If there is one buzzword that swirls round all industries today, it’s blockchain. Rumour has it this easy to use distributed ledger technology is going to be the next huge thing after the internet, the cloud and big data. And actually even more influential. What started in the financial world with the digital currency bitcoin has the potential to go far beyond cryptocurrencies.
A blockchain is a decentralised data structure, originally used by bitcoin, that maintains a growing list of transaction records in a way that is extremely resistant to tampering. This technology is seen by many as the basis for creating distributed ledgers for a wide range of applications. Distributed ledgers offer a range of potential benefits to both private sector organizations as well as government and public services. They can be widely distributed and yet at the same time precisely controlled. They reduce costs by automating the processes involved in verifying and rapidly publishing authorized changes. They are structured in a way that makes it extremely difficult to change or tamper with existing authorized content. They can be the basis for new kinds of applications like smart contracts.
However, every new technology is claimed to offer unparalleled benefits, many of which do not materialise in practice. Equally, organizations that fail to exploit the new technologies may find to their cost that they have lost market. The constant challenge is to identify and quantify the real potential benefits and balance these against a realistic view of the potential risks.
Blockchain is the underlying technology behind bitcoin. Bitcoin is known as a “trustless” model, it uses a distributed public ledger and miners or participants have no requirement to have had a previous relationship with the ledger. Bitcoin is not controlled by banks, government or other financial institutions. Miners around the globe independently verify and confirm transactions and manage every transfer on the network. The ledger can be accessed online by anyone. No existing transaction (or block) can be changed or removed; it is a permanent record that cannot be corrupted. Attempts at corruption by one node result in the majority of other nodes noticing and reversing the transaction. The ledger essentially creates an audit trail that removes the possibility of fraud, theft or compromise of sensitive data. Once confirmed, each block on the blockchain is encrypted by a series of hashes.
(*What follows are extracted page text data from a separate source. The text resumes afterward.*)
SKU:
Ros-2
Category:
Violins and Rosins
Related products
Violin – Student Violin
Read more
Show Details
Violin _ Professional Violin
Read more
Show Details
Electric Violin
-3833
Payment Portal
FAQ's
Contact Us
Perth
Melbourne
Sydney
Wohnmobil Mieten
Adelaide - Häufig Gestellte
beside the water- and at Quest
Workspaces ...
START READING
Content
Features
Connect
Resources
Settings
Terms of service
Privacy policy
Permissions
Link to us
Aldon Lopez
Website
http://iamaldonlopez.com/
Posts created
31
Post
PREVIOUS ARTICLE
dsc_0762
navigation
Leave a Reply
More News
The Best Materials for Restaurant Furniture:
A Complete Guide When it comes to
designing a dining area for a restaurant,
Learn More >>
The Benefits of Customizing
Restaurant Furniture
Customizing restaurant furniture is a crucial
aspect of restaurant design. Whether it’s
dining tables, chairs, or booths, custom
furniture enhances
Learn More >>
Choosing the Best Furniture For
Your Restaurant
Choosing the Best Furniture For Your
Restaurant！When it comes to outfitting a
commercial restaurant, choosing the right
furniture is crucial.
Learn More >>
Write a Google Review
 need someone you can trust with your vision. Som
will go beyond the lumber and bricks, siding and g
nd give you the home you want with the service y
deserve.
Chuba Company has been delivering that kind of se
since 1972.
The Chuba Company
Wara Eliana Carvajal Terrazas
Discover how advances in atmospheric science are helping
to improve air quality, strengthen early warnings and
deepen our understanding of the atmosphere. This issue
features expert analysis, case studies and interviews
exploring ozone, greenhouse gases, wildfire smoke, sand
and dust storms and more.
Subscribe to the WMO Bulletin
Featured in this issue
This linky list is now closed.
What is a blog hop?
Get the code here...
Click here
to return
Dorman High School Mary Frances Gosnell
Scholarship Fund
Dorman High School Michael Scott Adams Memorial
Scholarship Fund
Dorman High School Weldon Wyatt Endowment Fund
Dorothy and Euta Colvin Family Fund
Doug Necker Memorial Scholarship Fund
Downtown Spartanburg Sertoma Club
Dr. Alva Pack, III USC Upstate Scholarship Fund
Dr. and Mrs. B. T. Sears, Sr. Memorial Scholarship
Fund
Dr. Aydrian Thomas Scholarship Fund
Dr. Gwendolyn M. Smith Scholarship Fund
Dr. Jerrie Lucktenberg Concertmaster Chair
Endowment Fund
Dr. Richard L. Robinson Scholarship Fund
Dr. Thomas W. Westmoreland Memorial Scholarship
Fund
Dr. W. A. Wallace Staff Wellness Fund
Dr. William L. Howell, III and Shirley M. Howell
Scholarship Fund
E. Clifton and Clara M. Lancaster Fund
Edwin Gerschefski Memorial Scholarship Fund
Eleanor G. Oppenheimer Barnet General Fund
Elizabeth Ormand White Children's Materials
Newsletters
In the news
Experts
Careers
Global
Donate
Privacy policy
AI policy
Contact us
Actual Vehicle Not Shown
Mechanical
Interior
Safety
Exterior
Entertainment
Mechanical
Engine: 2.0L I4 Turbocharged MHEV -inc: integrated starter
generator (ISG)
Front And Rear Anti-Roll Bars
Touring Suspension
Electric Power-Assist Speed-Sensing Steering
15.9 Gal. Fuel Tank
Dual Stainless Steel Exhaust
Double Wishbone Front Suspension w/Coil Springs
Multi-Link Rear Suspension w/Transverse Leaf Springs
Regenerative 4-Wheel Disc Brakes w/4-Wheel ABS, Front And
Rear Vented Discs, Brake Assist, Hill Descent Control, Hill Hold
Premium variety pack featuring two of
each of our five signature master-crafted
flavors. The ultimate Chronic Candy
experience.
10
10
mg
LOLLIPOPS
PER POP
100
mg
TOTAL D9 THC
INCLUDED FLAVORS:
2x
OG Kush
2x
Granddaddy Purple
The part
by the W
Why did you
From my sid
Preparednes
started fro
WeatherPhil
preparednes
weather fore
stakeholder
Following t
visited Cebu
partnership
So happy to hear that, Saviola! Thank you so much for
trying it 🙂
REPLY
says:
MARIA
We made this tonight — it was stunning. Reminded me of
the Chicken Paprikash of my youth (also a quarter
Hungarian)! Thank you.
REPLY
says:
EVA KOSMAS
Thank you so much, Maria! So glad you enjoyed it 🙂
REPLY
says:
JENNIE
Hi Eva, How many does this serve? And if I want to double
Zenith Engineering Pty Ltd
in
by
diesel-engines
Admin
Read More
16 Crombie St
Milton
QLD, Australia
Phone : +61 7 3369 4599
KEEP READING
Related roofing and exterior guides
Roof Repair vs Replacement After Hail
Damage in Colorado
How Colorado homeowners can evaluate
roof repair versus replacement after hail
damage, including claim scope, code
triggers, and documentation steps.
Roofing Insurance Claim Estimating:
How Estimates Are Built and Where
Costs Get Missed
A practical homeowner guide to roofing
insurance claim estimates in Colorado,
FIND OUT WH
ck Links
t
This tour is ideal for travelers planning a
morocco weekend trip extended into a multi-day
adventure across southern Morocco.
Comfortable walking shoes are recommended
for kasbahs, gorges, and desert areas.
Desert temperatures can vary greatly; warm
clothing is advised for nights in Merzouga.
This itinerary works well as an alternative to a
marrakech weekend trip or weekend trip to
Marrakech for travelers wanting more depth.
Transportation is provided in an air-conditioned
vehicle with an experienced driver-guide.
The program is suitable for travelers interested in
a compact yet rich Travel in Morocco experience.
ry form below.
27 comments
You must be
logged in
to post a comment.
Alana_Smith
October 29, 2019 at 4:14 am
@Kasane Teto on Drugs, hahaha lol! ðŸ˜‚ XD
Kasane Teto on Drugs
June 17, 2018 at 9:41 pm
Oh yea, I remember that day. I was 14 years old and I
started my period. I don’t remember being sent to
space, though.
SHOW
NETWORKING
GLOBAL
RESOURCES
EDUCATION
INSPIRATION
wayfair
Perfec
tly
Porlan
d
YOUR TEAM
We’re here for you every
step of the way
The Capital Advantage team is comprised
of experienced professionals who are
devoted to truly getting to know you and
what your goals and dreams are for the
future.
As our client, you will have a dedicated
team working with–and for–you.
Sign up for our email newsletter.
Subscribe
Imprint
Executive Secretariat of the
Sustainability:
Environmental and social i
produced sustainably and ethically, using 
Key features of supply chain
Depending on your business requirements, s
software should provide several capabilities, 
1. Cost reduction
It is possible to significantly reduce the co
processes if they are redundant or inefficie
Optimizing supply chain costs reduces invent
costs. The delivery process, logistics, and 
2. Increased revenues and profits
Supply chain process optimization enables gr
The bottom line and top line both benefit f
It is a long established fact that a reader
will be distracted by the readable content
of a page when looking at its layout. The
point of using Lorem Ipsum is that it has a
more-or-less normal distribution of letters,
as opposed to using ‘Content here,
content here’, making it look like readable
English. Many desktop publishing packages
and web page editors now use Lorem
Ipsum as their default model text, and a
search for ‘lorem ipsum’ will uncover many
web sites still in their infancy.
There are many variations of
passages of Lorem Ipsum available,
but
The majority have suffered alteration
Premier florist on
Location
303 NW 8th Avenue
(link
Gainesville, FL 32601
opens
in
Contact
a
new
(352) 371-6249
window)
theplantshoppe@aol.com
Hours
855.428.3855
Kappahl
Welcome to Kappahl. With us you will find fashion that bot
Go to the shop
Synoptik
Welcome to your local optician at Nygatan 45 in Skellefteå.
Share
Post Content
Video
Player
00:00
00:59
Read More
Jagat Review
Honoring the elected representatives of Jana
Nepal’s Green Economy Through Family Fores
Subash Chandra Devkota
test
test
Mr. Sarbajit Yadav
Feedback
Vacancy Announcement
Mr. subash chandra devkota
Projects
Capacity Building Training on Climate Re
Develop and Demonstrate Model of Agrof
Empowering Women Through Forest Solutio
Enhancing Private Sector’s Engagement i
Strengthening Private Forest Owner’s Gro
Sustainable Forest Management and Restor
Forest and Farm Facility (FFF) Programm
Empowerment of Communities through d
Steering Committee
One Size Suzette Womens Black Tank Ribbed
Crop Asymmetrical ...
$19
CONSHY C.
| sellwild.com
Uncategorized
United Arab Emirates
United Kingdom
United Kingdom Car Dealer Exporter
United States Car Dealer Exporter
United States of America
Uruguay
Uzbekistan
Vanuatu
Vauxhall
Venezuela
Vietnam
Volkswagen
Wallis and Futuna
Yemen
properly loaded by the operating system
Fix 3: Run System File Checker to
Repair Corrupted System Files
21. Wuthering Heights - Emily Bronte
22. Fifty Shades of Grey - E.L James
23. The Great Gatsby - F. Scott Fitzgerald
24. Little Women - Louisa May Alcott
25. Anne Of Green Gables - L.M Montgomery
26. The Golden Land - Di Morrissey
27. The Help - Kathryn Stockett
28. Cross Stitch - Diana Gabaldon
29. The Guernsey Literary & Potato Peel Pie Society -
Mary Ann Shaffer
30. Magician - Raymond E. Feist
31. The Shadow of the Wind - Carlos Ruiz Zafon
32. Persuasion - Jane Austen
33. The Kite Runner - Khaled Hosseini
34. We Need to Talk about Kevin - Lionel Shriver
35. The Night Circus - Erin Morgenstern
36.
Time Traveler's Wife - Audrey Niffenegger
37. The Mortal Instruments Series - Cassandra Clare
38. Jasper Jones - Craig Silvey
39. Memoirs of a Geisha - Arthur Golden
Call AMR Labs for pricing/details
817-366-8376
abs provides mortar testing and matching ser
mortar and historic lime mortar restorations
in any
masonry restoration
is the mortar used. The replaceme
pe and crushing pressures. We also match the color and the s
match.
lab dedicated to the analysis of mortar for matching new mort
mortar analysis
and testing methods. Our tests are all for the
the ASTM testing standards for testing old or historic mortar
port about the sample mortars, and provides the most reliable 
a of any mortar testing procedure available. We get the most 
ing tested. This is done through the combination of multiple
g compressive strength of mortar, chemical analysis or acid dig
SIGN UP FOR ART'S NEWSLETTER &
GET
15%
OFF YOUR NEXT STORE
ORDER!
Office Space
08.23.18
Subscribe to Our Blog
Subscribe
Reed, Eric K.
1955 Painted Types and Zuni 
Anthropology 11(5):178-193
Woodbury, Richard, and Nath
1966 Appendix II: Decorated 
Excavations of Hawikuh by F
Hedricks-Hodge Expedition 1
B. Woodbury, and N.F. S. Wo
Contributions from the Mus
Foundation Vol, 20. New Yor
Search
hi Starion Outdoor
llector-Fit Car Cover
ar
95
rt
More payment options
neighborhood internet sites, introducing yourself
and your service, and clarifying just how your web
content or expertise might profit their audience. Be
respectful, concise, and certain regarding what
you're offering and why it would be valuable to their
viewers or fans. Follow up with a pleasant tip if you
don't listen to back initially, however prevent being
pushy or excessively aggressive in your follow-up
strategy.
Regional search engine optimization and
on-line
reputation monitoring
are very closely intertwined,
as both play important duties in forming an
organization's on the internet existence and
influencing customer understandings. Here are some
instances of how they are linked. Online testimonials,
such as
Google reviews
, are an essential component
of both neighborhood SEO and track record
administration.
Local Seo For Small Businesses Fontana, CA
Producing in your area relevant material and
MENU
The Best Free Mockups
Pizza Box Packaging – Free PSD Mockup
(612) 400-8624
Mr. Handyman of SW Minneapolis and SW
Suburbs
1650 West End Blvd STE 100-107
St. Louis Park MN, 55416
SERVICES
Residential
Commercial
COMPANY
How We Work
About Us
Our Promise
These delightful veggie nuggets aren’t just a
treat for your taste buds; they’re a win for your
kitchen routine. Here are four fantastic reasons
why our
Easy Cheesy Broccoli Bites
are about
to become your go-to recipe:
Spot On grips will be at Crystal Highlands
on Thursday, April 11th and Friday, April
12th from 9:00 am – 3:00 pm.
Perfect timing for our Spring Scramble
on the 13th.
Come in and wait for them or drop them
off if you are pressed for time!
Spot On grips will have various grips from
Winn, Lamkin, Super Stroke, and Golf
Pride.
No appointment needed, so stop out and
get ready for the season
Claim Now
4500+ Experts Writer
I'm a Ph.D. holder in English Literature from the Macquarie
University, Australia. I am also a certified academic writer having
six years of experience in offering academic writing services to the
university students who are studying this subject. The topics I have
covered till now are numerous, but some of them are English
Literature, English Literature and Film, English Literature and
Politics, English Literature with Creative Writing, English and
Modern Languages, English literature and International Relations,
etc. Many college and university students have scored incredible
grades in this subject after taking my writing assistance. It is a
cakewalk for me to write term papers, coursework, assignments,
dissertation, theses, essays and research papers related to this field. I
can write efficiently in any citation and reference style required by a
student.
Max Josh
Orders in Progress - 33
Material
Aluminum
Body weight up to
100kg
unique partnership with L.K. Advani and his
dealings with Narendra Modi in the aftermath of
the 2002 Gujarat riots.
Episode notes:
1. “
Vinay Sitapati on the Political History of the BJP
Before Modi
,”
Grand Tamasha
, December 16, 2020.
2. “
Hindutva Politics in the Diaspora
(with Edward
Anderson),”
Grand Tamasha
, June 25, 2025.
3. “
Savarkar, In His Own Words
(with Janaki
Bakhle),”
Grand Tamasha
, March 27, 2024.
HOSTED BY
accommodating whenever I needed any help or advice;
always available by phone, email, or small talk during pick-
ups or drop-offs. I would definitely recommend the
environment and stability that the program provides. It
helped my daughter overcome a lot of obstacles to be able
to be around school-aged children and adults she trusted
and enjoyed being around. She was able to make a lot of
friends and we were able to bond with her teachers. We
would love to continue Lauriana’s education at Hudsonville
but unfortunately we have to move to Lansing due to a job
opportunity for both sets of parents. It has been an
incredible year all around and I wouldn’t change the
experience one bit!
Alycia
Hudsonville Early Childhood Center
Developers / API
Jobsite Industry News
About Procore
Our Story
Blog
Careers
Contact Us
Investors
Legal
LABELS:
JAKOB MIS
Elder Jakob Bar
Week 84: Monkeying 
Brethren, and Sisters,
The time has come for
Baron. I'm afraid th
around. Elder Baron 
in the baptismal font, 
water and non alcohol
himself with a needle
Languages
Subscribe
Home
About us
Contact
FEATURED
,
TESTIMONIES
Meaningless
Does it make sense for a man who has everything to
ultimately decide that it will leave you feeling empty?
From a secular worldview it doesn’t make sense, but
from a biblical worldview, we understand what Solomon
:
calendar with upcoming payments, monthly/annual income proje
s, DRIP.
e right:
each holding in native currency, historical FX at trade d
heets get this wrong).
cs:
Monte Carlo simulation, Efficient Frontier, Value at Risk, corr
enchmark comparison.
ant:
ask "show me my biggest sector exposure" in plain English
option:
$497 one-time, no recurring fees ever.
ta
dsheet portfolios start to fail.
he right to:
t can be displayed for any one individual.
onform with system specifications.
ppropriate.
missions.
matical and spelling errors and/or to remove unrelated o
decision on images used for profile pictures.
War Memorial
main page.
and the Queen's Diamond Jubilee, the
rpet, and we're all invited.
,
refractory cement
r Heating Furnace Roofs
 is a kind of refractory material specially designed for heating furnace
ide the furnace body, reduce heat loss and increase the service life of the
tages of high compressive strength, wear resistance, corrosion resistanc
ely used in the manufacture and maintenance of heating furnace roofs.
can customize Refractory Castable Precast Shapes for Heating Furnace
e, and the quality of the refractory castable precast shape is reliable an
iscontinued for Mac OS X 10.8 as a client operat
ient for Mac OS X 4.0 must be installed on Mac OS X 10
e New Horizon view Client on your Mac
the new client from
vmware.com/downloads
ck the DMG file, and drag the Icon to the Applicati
Each new block begins by using the hash of the previous block to generate a new hash. Thus a chain is created. Ownership of bitcoins is established through a private key; every bitcoin address has a matching private key which is saved in the wallet file of the person who owns the balance.
The blockchain is best examined today with Bitcoin as a distributed ledger, but many other blockchains have since been developed which enable its use as a Turing-complete, decentralised, distributed platform, with the distributed ledger being only one subset of available functionality powered by blockchain technology.
While the potential benefits of blockchains are immense, since this is a very new field, the technical complexities of this new technology present a barrier to greater adoption. Blockchain-as-a-Service (BaaS) offerings can significantly lower technical barriers by offering pre-configured blockchain service offerings allowing businesses to focus on rapidly deploying applications which exploit the benefits that this technological innovation provides.
Microsoft has recently refocused its business on delivering cloud services. Microsoft Azure started out as a Platform as a Service and has been extended to include Infrastructure capabilities through Microsoft Azure Infrastructure Services. The Azure services are hosted in Microsoft’s cloud infrastructure that comprises more than 100 globally distributed data centres. These are connected through a multi-terabit global network, with an extensive dark fibre footprint.